Так, в «Далеком гуле», повести о горечи победительства, о растерянности воевавших в наступающем на них мире, главный герой – бельгиец Райнланд, через фронт возвращающийся в Быдгощ (Бромберг) к любимой женщине и вновь отброшенный от нее внечеловеческой государственной мощью, отброшенный от любви и счастья наступающим послевоенным устройством, разделением мира. Все будущие расставания героев повести сконцентрированы в этой трагической нелепой истории. «Вернулся Альфред Райнланд. Бежал, отстав от колонны бельгийцев, рискуя быть пристреленным в спину конвоиром. Не знаю, как он выглядел в момент их с Марианной встречи у тюрьмы – человек, пробравшийся назад, в город, сквозь заслоны сражающихся фронтов. Со мной же молча знакомился выбритый, с черной полоской усов, подтянутый, широкоплечий, коренастый человек в очках, с высоким лбом, без шапки, темноволосый, с сумрачным, твердым взглядом сквозь очки». Потом этого же мужчину героиня повести увидит во дворе пункта репатриации. «Райнланда я застала на том же месте в глубине двора, будто он очертил себе круг у шеста с бельгийским флажком. Одинокий человек. Он молча взял записку, быстро пробежал ее, развернув, и, отведя в сторону полу распахнутого пальто, спрятал записку во внутренний карман пиджака. Торопливо, словно боялся не успеть, старательно выводил подрагивающей в напряжении рукой очень крупно латинские буквы, будто писал ребенку. Исписанный листок он вырвал из записной книжки и, сложив вчетверо этот маленький квадратик, протянул мне и молча следил, надежно ли я прячу его в нагрудный карман гимнастерки. Он вообще молчал. Вопило его лицо. От боли, ярости, бессилия. Но вопило ли? Это мне сейчас так кажется. Оно каменело. И оттого еще страшнее было открыто посмотреть в его лицо, встретить прямой твердый взгляд сквозь очки».

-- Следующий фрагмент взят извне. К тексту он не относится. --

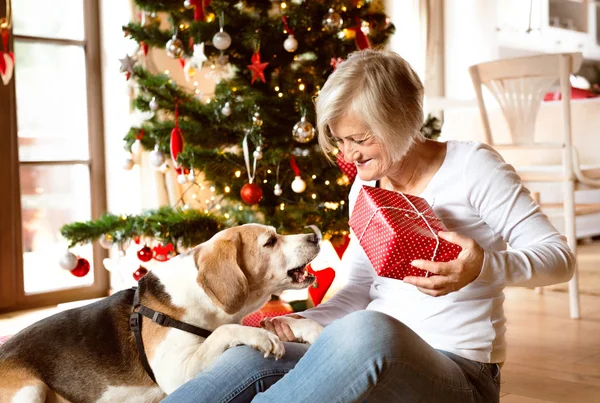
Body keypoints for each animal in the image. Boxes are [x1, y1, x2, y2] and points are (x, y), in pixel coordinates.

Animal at [0, 224, 322, 403]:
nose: (315, 236)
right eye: (270, 241)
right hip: (29, 390)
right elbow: (225, 331)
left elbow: (278, 320)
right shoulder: (177, 373)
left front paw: (311, 329)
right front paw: (261, 337)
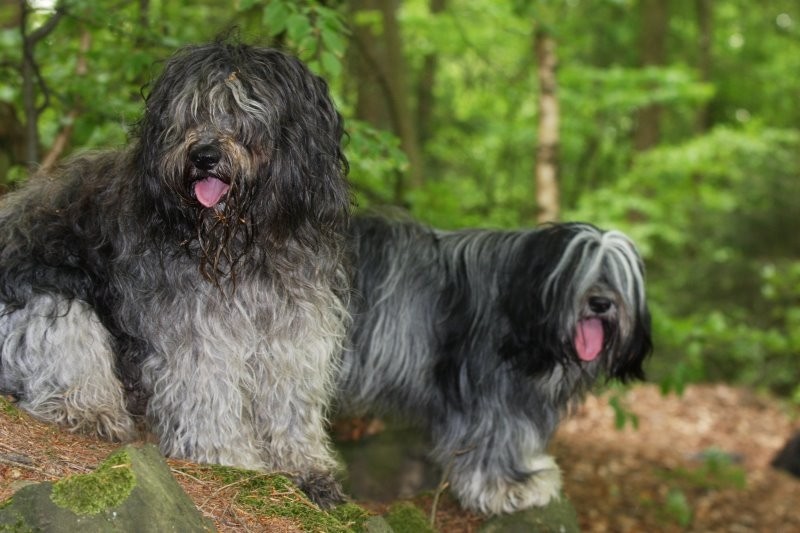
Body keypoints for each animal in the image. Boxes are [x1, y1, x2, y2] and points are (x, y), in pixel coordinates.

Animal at [0, 41, 350, 508]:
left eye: (243, 110)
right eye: (189, 113)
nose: (203, 156)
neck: (240, 244)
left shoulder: (292, 328)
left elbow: (288, 400)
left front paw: (305, 469)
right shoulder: (196, 330)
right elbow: (207, 390)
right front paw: (231, 461)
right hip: (47, 304)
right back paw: (93, 412)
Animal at [338, 214, 648, 512]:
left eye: (615, 277)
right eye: (577, 272)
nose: (601, 303)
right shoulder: (488, 395)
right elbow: (494, 437)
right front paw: (505, 487)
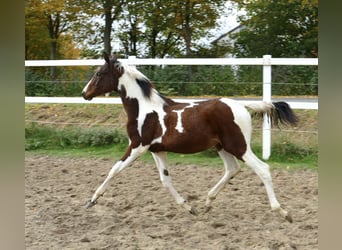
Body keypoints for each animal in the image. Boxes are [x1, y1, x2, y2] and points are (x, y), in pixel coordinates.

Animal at [82, 53, 296, 222]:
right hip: (222, 146)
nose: (84, 93)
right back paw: (207, 203)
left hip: (238, 146)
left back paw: (283, 212)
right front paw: (189, 207)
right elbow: (165, 180)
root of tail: (242, 106)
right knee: (232, 169)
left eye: (99, 73)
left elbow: (114, 170)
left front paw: (92, 200)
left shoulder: (137, 146)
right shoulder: (157, 150)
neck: (144, 109)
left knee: (263, 169)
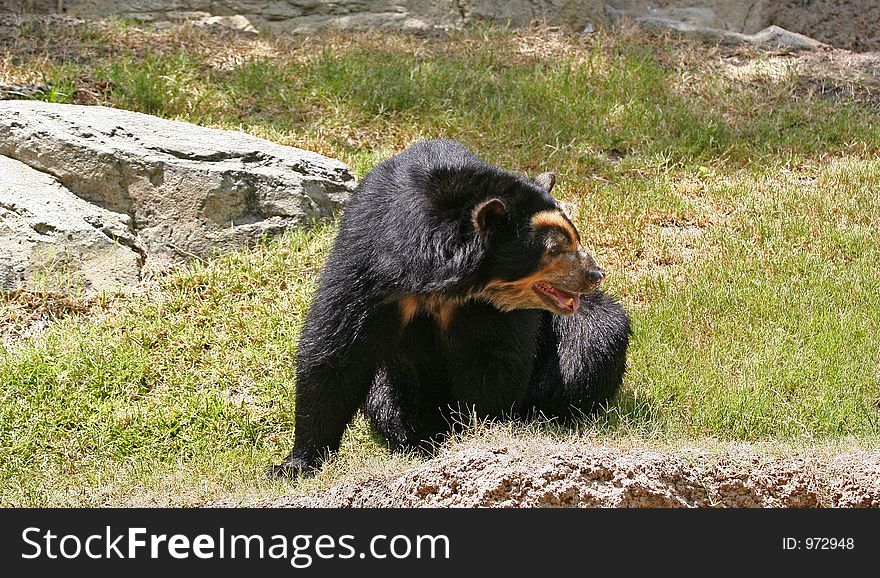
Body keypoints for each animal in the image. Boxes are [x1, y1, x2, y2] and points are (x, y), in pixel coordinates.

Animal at [272, 141, 628, 476]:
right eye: (555, 249)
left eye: (575, 238)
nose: (595, 274)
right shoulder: (367, 267)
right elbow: (337, 353)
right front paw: (296, 464)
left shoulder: (484, 306)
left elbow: (492, 358)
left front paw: (480, 437)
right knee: (384, 397)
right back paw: (414, 439)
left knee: (596, 334)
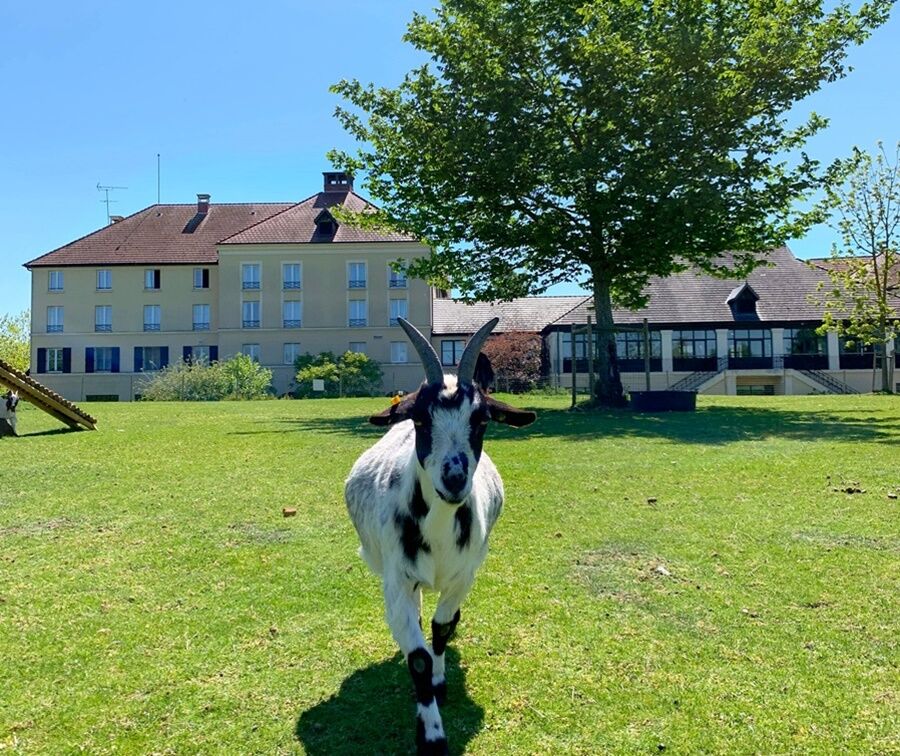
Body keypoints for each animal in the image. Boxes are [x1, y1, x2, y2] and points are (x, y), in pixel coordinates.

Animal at [344, 316, 536, 752]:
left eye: (481, 421)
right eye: (420, 420)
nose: (454, 478)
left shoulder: (464, 576)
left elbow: (443, 627)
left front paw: (439, 681)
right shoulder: (397, 579)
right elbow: (416, 654)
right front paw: (431, 734)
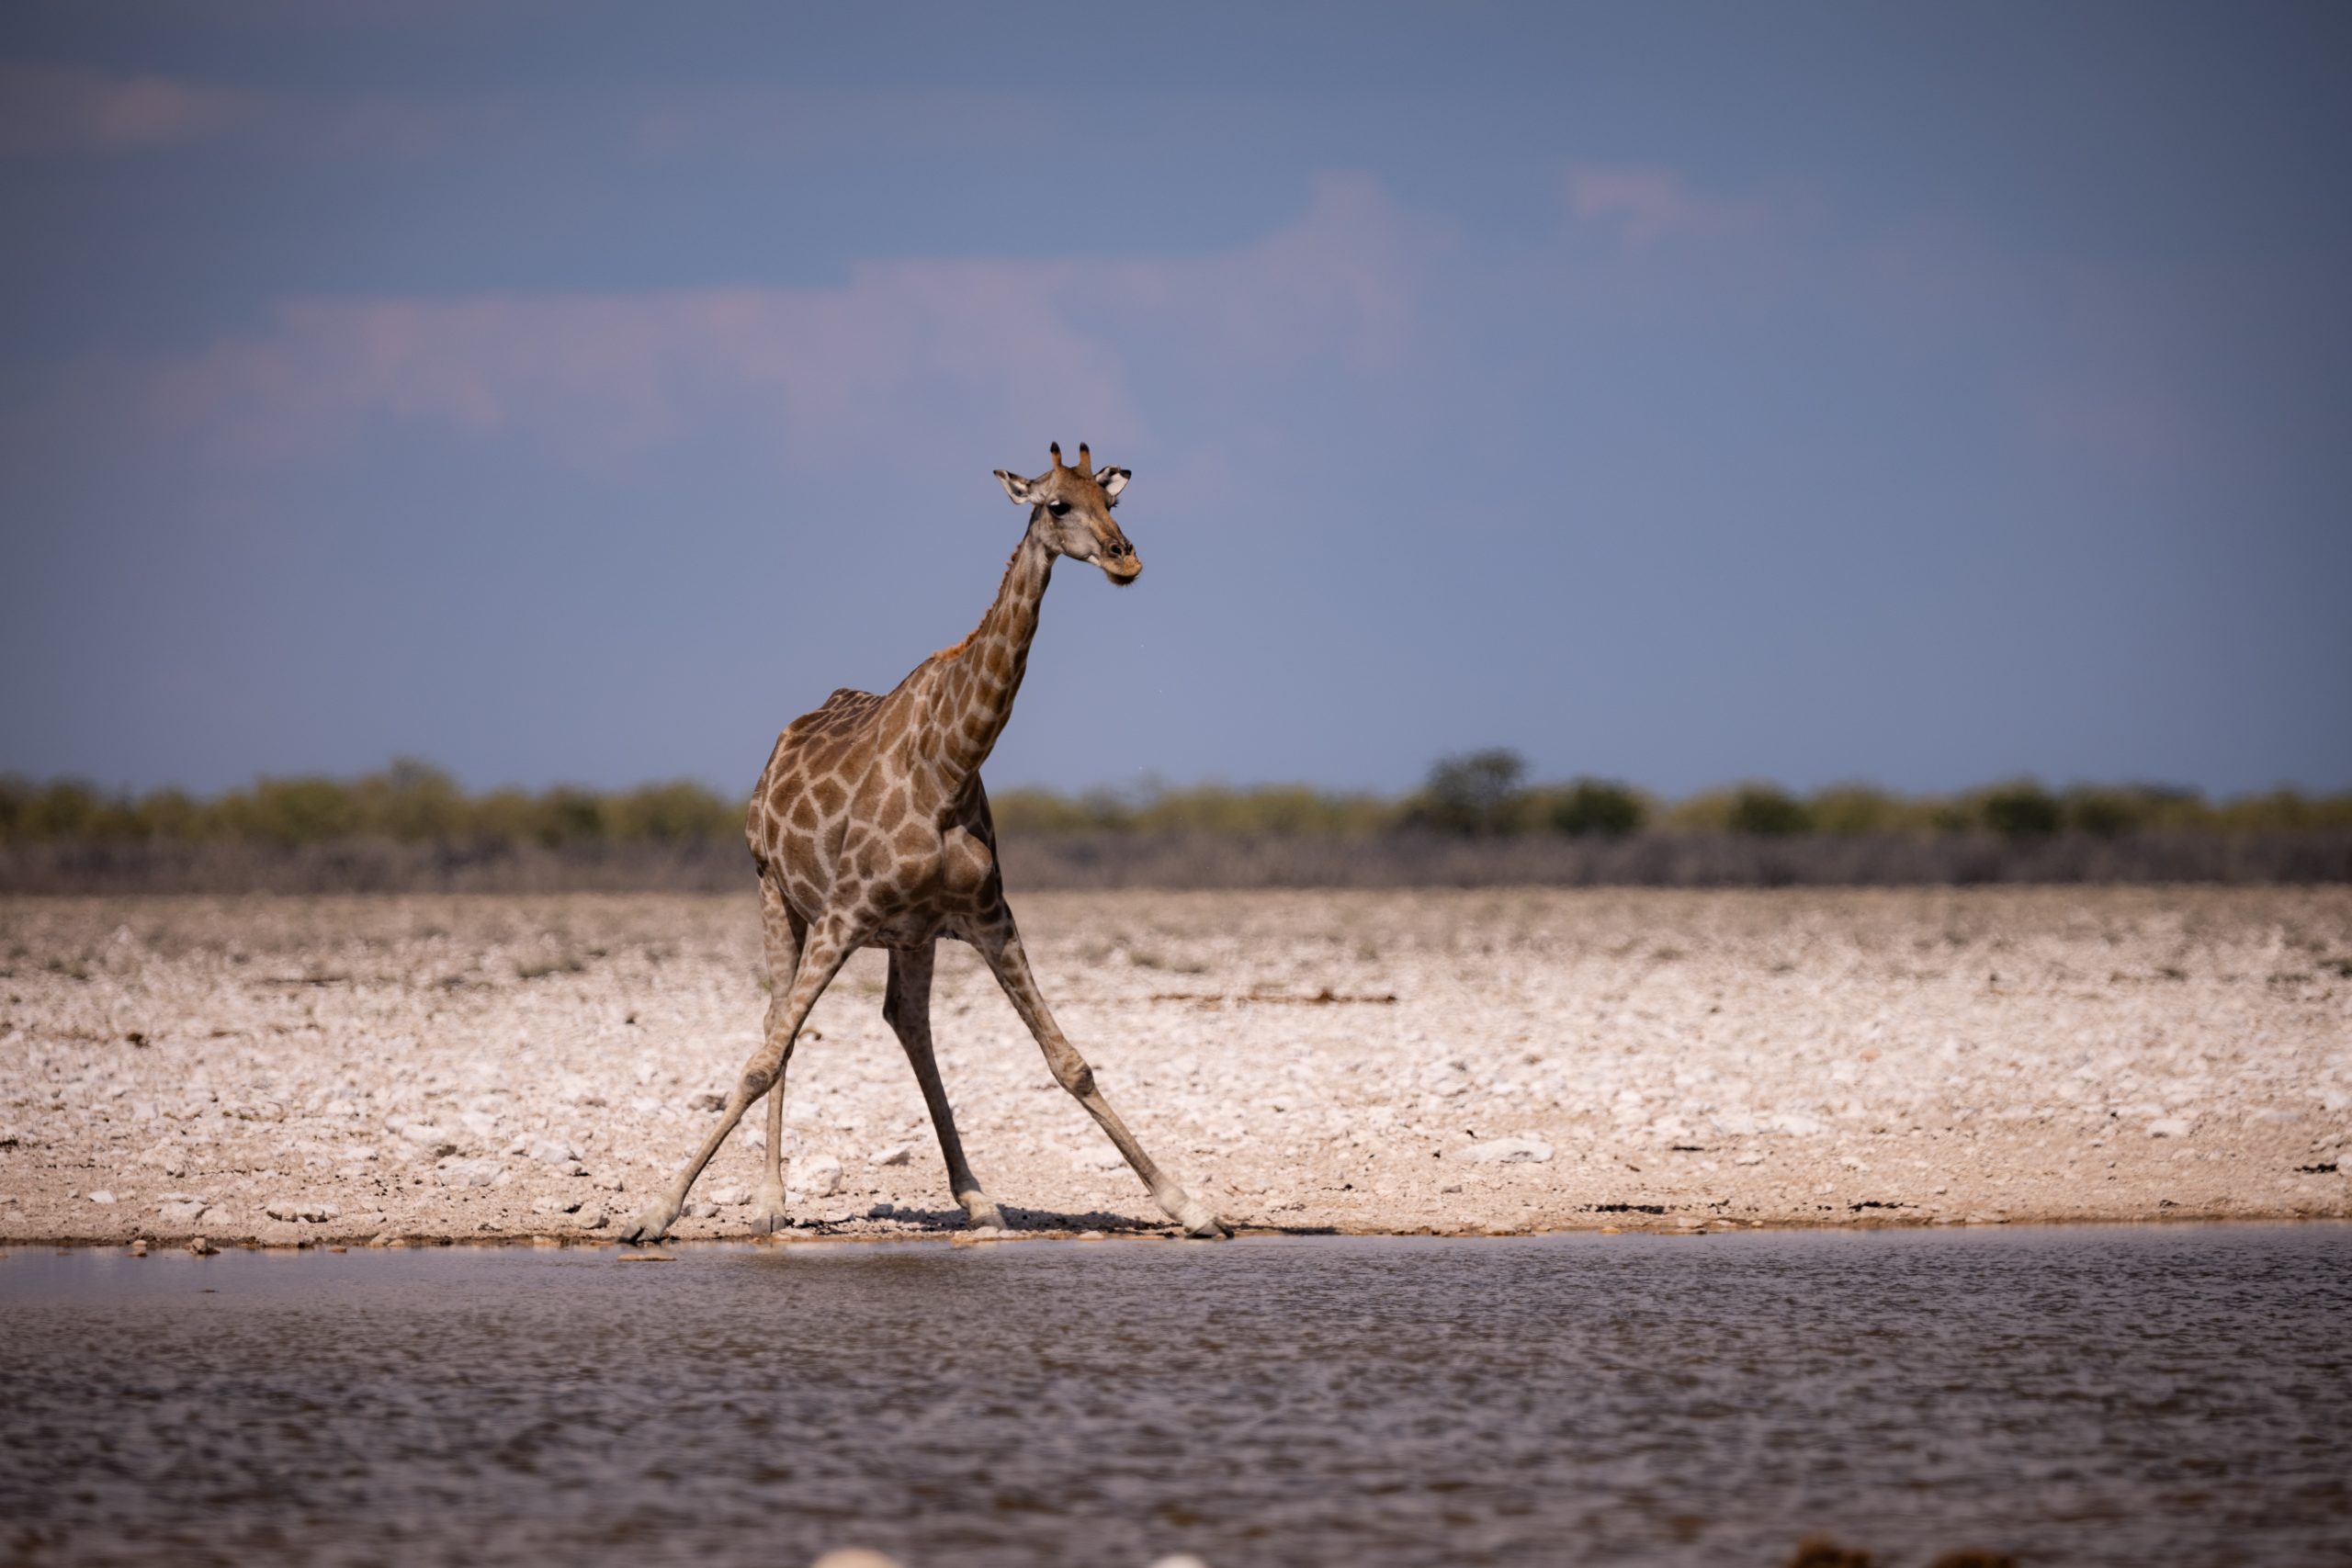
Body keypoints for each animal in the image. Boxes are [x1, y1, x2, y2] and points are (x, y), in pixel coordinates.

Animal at [619, 443, 1228, 1243]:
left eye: (1112, 501)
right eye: (1057, 504)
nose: (1125, 558)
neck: (952, 761)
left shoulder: (989, 915)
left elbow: (1068, 1061)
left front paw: (1188, 1204)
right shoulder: (843, 912)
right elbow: (761, 1061)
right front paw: (655, 1210)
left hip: (909, 935)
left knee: (905, 1022)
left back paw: (975, 1195)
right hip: (774, 890)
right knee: (777, 1025)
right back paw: (772, 1200)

Исчезновение героя для Ржевской – знак его отмеченности.
Про поколение Елены Ржевской сказано: поколение победителей фашизма. Я бы добавил: и «очеловечивателей» отечественного коммунизма. «Социализм был выстроен, поселим в нем людей», – так сформулировал задачу поколения Слуцкий. «Я обращаюсь к тем ребятам, что в 41-м шли в солдаты и в гуманисты в 45-м», – так писал Самойлов. Гуманизм, «очеловечивание» доставшегося в наследство быта и бытия были тем более парадоксальны, что вышли из войны. Обычно из войны выходит – озверение, ожесточение, ненависть. Здесь все получилось наоборот: война доказала ценность просто жизни, просто быта; важность не идеологии, но человечности. Ход от «Броненосца „Потемкин”» к неореализму – вот ход поколения Елены Ржевской.
Когда я говорю «поколение», я не закрываю глаза на то, что разные люди были и бывают в поколениях, и в том, ифлийском, поколении тоже были разные люди. Давид Самойлов по прошествии многих лет писал: «Умники того времени гордятся тем, что уже тогда всё понимали. А они не понимали одного, и самого главного: что назначение нашего поколения – воевать и умирать за нашу действительность, что иного исторического выбора у нас нет, что для многих это и будет главным назначением жизни… Мы тоже ощущали приближение войны и внутренне снаряжались для нее, потому и посейчас продолжается наш спор с всеведущими змиями довоенных времен, посейчас, когда как бы и нету предмета для спора и надо бы признать их правоту».
То, что Давид Самойлов обозначает словами, Елена Ржевская дает в сцеплении эпизодов, внесловесно, пластично. «В тот вечер они говорили о жизни, о романтике поколения, о предстоящей войне, так близко уже ощущаемой… Двое [из них] погибли. Третий бесследно исчез. Оставшиеся в живых Наровчатов, Крамов и присоединившийся к ним Самойлов сходились… в том же кафе на Арбате… Тот третий, о судьбе которого нам так ничего и не известно, занимал воображение [Наровчатова]. Вспоминали, как однажды он явился в институтский комитет комсомола, чтобы положить свой членский билет. Его спросили, почему он это делает. Он ответил, что не видит смысла оставаться в организации, где не с кем стало поговорить о Достоевском» («Старинная удача»).